View the full length article at http://www.albertmohler.com/2010/01/21/like-the-air-they-breathe-the-online-life-of-kids/
The Kaiser Family Foundation has just released a new study on the online lives of children and teenagers, and the statistics are simply astounding. America’s children and teenagers are now spending an average of more than 7 1/2 hours a day involved in electronic media. As the report states: “As anyone who knows a teen or tween can attest, media are among the most powerful forces in young people’s lives today. Eight-to-eighteen-year-olds spend more time with media than in any other activity besides (maybe) sleeping — an average of more than 7 1/2 hours a day, seven days a week. The TV shows they watch, video games they play, songs they listen to, books they read and websites they visit are an enormous part of their lives, offering a constant stream of messages about families, peers, relationships, gender roles, sex, violence, food, values, clothes, an abundance of other topics too long to list.”
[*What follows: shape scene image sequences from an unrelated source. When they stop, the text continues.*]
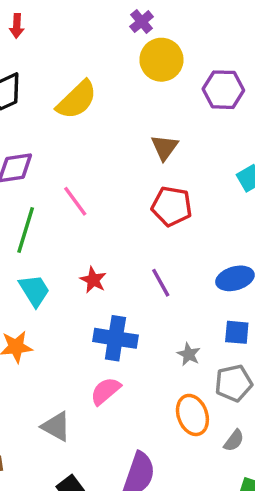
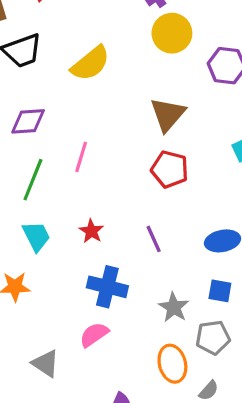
brown triangle: (165, 147) -> (168, 114), size x1.4
pink line: (75, 201) -> (81, 157), turned 48
gray star: (189, 354) -> (174, 307), size x1.4

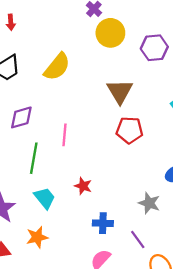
purple line: (154, 239) -> (138, 240), moved
blue cross: (107, 287) -> (103, 223), size x0.7
gray star: (174, 307) -> (149, 203), moved

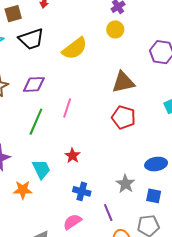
yellow circle: (110, 33) -> (115, 29), moved, size x0.7
brown triangle: (120, 91) -> (123, 82), turned 35
cyan trapezoid: (45, 198) -> (41, 169), moved

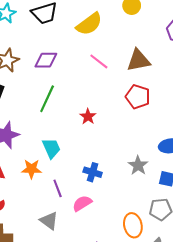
pink line: (67, 108) -> (99, 61), moved, turned -72
red star: (72, 156) -> (88, 117), moved
purple line: (108, 212) -> (58, 188), moved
And it’s not just that these kids are devoting 7 1/2 hours of their daily lives to media immersion — their multitasking means that they somehow consume nearly 11 hours of media content in that 7 1/2 hours of time. Over the last ten years, young people have increased their consumption and use of every type of media with one exception — reading. As the researchers make clear, the vast increase in the amount of time teenagers are able to access the media is due almost entirely to the fact that their mobile phones allow an online life that can be carried in the pocket (and in far too many cases, taken to bed). “The mobile and online media revolutions have arrived in the lives — and the pockets — of American youth,” notes the report. “Try waking a teenager in the morning, and the odds are good you’ll find a cell phone tucked under their pillow — the last thing they touch before falling asleep and the first thing they reach for upon waking.”
The report indicates that 66 percent of kids now own their own cell phone, while 76 percent own an iPod or other MP3 player. Interestingly, these kids are using cell phones as mobile media devices, rather than as telephones. Young people spend an average of only a half hour each day talking on their cell phones, but their use of these devices for the consumption of media consumes far more time.
The report also offers a portrait of the media-saturated character of the average American home. That home now contains an average of 3.8 televisions, 2.8 DVD or VCR players, at least one digital video recorder, two computers, 2.3 console video game players, and assorted other media devices ranging from CD players to radios. In an amazing percentage of these homes, the television is on virtually every waking hour. Even as the family home is populatedwith various media devices, the bedrooms of America’s children and teenagers are virtually saturated with media. “More and more media are migrating to young people’s bedrooms, enabling them to spend even more time watching, listening or playing,” the researchers report.
Another important section of the report indicates that the young people who spend the greatest amount of time with media report lower grades and lower levels of personal happiness and contentment. All this should serve to awaken America’s parents — and all who care for America’s young people — to the level of media saturation that now characterizes the lives of American youth. This important report serves as an undeniable warning that America’s young people are literally drowning in an ocean of media consumption.
There is every reason for parents to be concerned about dangers ranging from the content of this media, to the way digital saturation changes the wiring of the brain, to the loss of literacy and the reading of books, to the fact that many teenagers are far more connected to their friends through social media than to their own families in their own homes. Teenagers are forfeiting sleep and other important investments of time because they experience panic when they are digitally disengaged for even a few moments.
What is the impact of all this media saturation on the soul? Of course, that is a question that must be posed to America’s adults, as well as to our children and adolescents. At the same time, parents bear a responsibility many are clearly forfeiting. We cannot simply accept that constant media saturation is now a fact of nature and a matter of constant need. These technologies and devices have their places, but the role of parents is to establish rules that protect children and teenagers from being dominated by technology and an army of digital devices. At the end of the day, parents must find the courage and wisdom to know when to disconnect.